=== Begin Enclosure ===

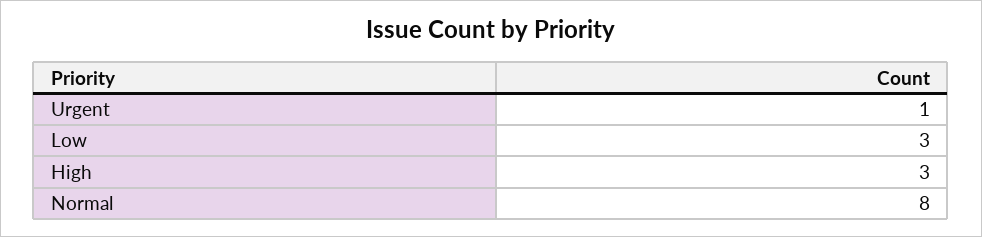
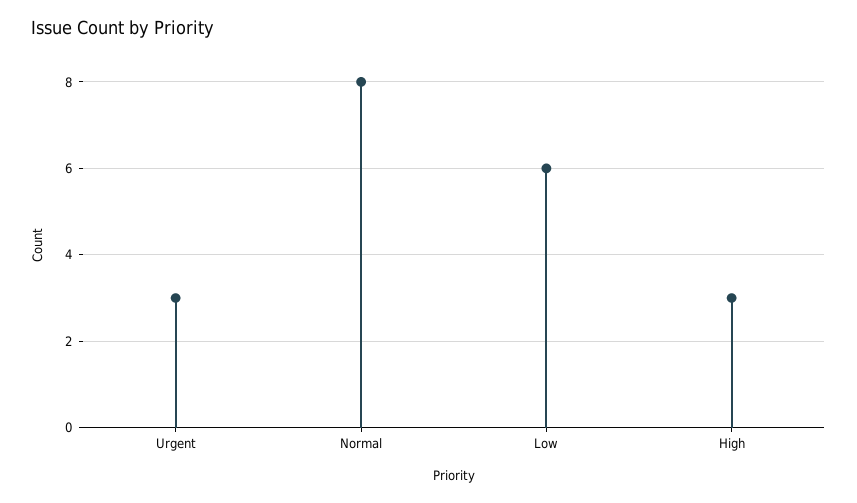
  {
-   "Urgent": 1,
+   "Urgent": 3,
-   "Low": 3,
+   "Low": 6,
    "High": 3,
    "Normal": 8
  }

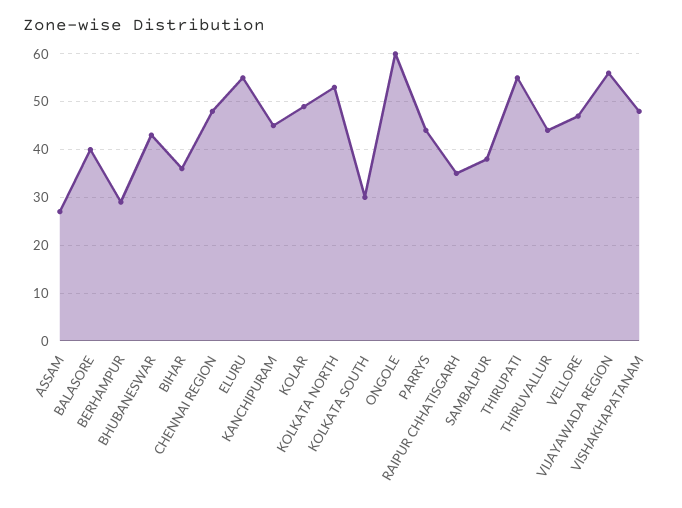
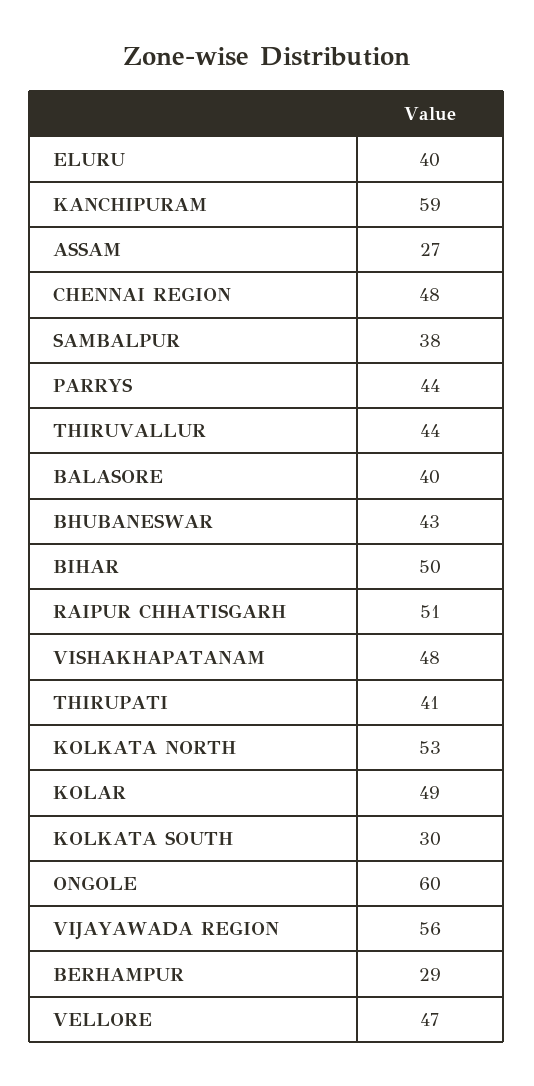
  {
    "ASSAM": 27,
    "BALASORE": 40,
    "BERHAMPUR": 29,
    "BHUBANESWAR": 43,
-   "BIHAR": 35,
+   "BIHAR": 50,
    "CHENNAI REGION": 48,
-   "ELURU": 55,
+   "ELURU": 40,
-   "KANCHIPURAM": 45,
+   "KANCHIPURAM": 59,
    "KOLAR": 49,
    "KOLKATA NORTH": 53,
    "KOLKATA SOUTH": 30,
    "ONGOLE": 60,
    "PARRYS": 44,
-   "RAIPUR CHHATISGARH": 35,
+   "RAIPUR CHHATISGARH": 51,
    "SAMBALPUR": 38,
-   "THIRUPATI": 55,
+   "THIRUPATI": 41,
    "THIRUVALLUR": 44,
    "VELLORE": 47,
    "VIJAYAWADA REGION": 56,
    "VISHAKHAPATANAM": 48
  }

=== End Enclosure ===

> [WORK REQUEST] From the data above, report how many lines hold the word "RAIPUR", answering with the number by itself.

> [OUTPUT OF THE TASK] 2